Visuals follow Spotify’s dark UI, vibrant color accents, and familiar interaction patterns, so it feels like a natural extension of the app, not a separate experiment.
Feature Overview
Proximity Play is built around three lightweight but complementary experiences.
Each one creates opportunities for community in everyday listening without intruding on personal choice.
Nearby Listening
A real-time list of what others around you are playing.
Users can toggle visibility with a simple switch and, if enabled, allow others to “listen along” with them.

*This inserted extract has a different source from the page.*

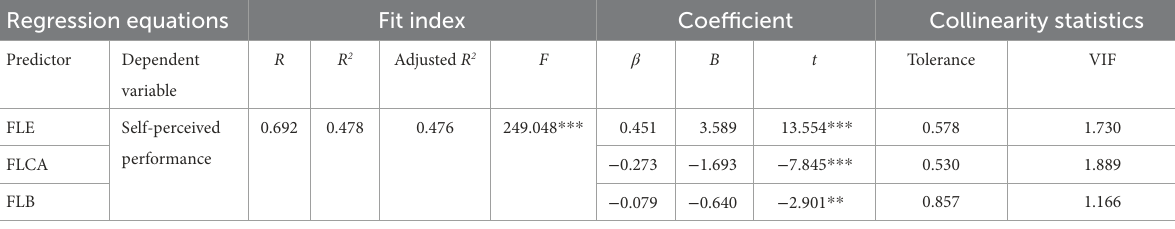
TABLE 7 Regression analysis with three emotions as predictors of self-perceived performance. Regression equations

This creates a low-friction way to share music without direct interaction.


Local Jam
With a single tap, users can “listen along” with someone nearby in real time.
Hosts keep control of playback, while participants can request to add songs to the queue.
This balances spontaneity with privacy and ensures the experience feels safe and communal.
Neighborhood Trends
A map-based view that highlights the most popular tracks and podcasts across different areas.
By surfacing local charts, neighborhoods take on their own unique sonic identity.

Use Cases
Commuting
On the bus or train, riders can see what others are playing and even “listen along,” creating an unspoken sense of togetherness during solo commutes.
Travel & Tourism
Visitors can explore a neighborhood’s cultural identity by checking its most-played songs and podcasts — discovering what locals are actually listening to.
Local Businesses
Shop owners and cafés can tap into Neighborhood Trends to curate playlists that reflect the sound of their community, blending personal taste with local culture.
Everyday Exploration
Students in a library, people at the gym, or groups in a park can discover new music in the moment, without needing to actively search or share links.
Lessons Learned
1
Speculation Can Still Be Strategic!
Designing a feature that doesn’t exist in the real world challenged me to balance imagination with feasibility. While Proximity Play is speculative, rooting it in Spotify’s actual product trends and user psychology helped make it feel grounded and credible.
2
Community Needs Boundaries..
It’s easy to assume that shared experiences are always positive.
But this project taught me that designing for community means also designing for boundaries , like visibility controls, anonymous participation, and host permissions. Emotional connection shouldn’t come at the cost of comfort.
3
Brand Integration Is More Than UI
Making the screens “look like Spotify” wasn’t just about color and layout.
I had to ask: Would Spotify actually do this? Would it fit their tone, philosophy, and product trajectory? Designing with brand DNA in mind pushed me to go beyond visual polish and think at the systems level for cohesiveness with their brand identity and ideology.
4
Small Interactions Create Big Moments
The most meaningful part of the experience was also the subtlest: that single tap to “Listen Along.”
It reinforced how a tiny, low-friction gesture can carry emotional weight when timed right, especially in transitional spaces like public transit or walking between places.